2.      Failing to Research the Company

It may seem like it’s enough to perform a job search and apply directly, but you need go beyond this basic step and research the company. It’s essential to be prepared for your interview, and this means preparing for interview questions. Get to know the company you are applying for.

Find out what their needs are and about any new projects they are working on. This allows you to go into the interview armed and ready to answer any question the hiring manager may ask about the company. It also gives you the opportunity to discuss the company’s needs and how your skills can address those needs. If you go into the interview not knowing a thing about the company, the hiring manager is not going to be impressed.

3.      Not Asking Questions

Far too many job seekers fail to ask questions during their interviews. Not having any questions for the interviewer makes you appear unprepared and disinterested. Ask a question about the company, its culture, or the position you are interviewing for. For instance, you may ask the interviewer why he or she enjoys working at the company. Asking questions shows that you are really interested in the position and serious about the job. It also demonstrates your ability to think on your own and not just do as your employer asks.

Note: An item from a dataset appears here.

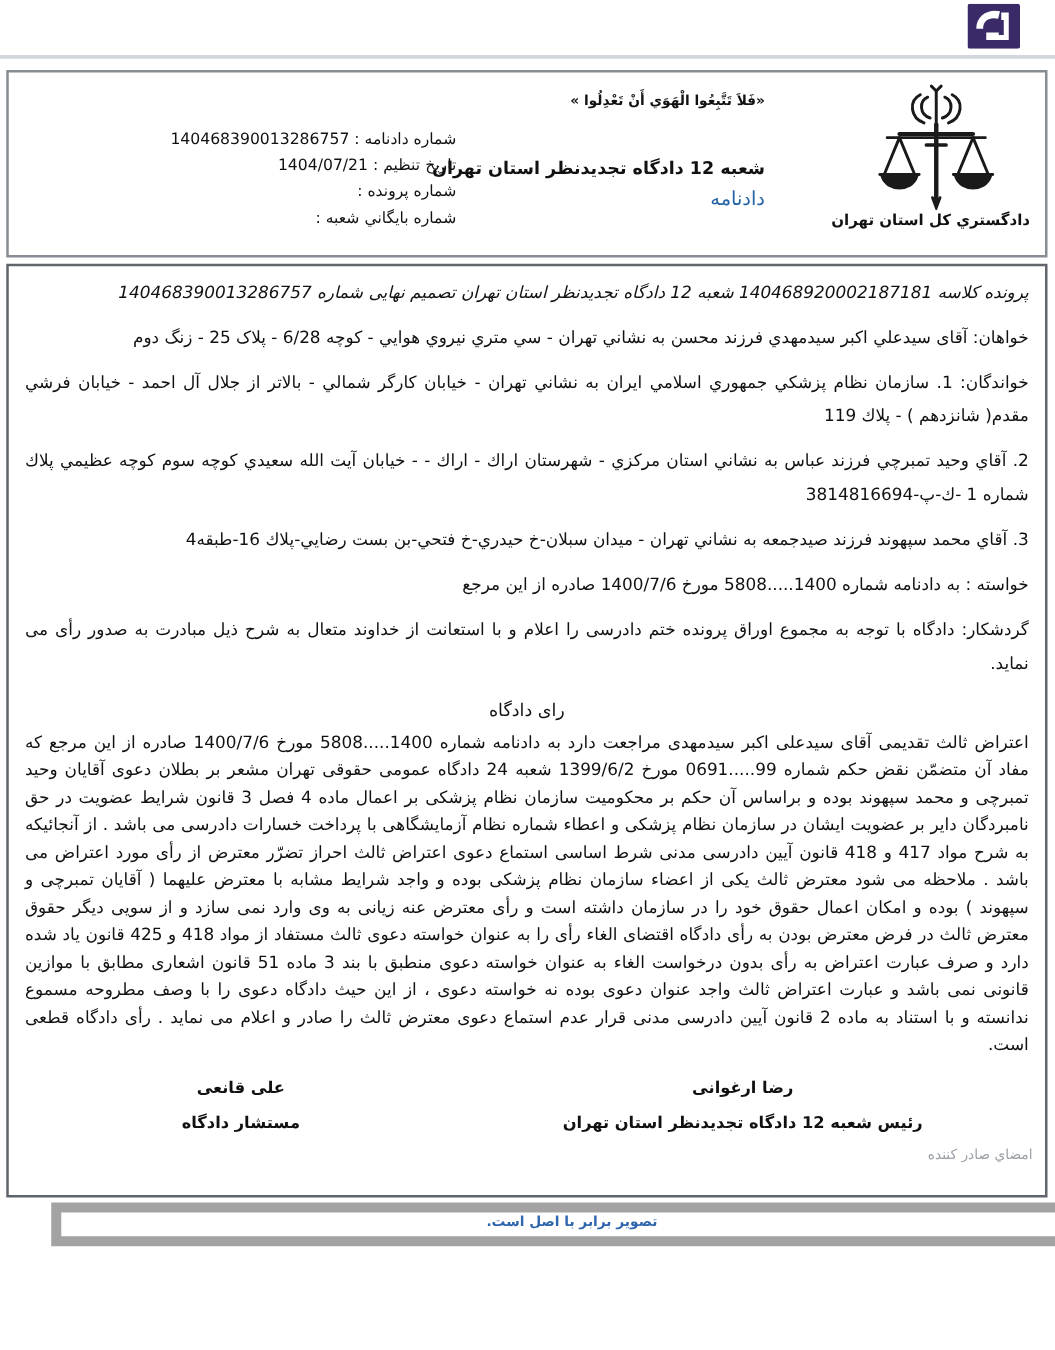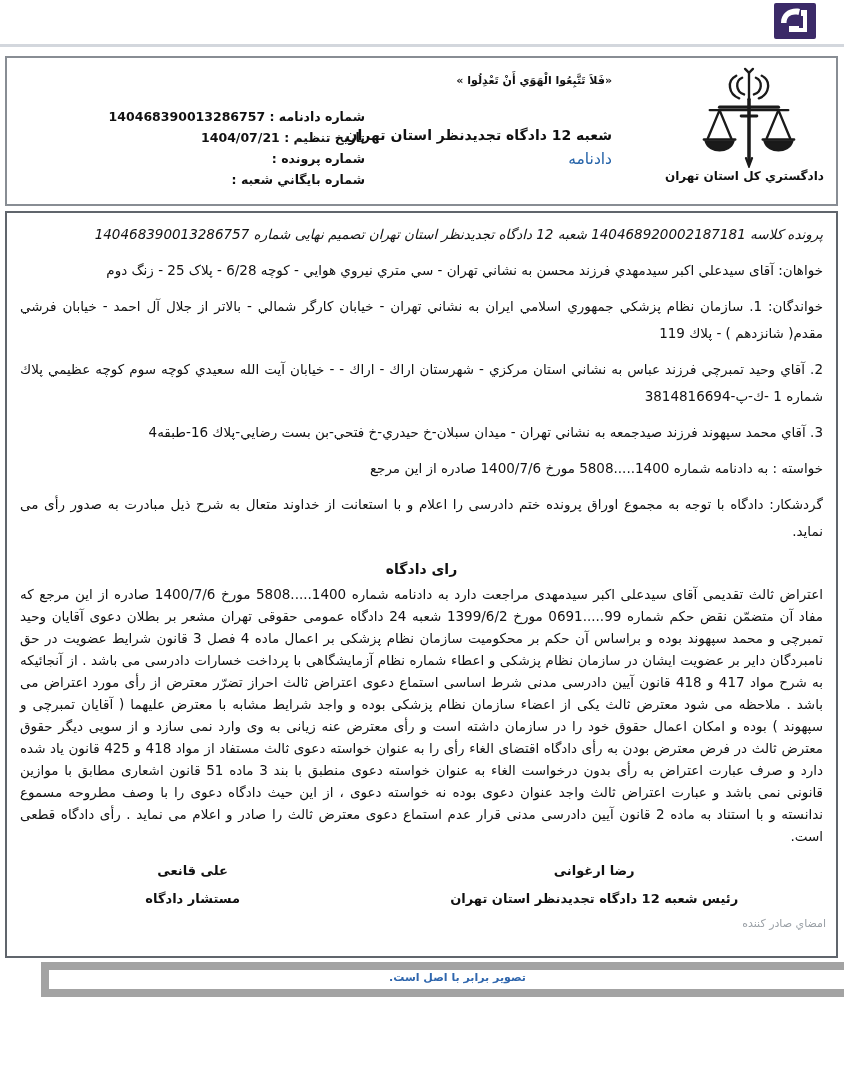"شماره دادنامه : 140468390013286757" .hfields { font-weight: bold -> normal; top: 48px -> 42px }
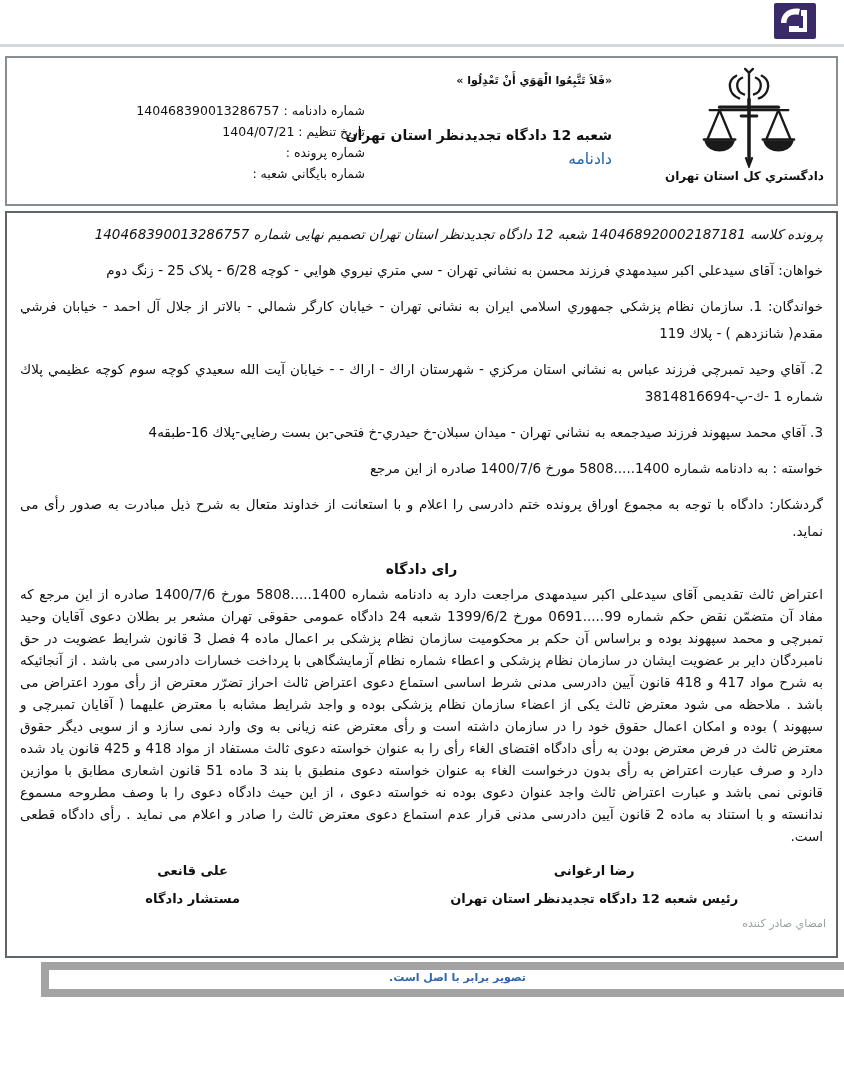"رای دادگاه" .verdict-head { font-weight: bold -> normal }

4.      Being Negative About Past Employers

Negativity will ruin your chances of landing a job. Bringing up bad experiences from your previous employers will create a negative impression. Why would a hiring manager want to add you to their team if you have nothing but negative things to say about your previous employers? Instead, adopt a positive outlook. A candidate with an upbeat attitude is more driven and motivated in the eyes of a hiring manager. Positivity also helps keep employee morale up, whereas a negative attitude may wind up slowing productivity. Always enter the interview with a smile and greet the hiring manager with a handshake.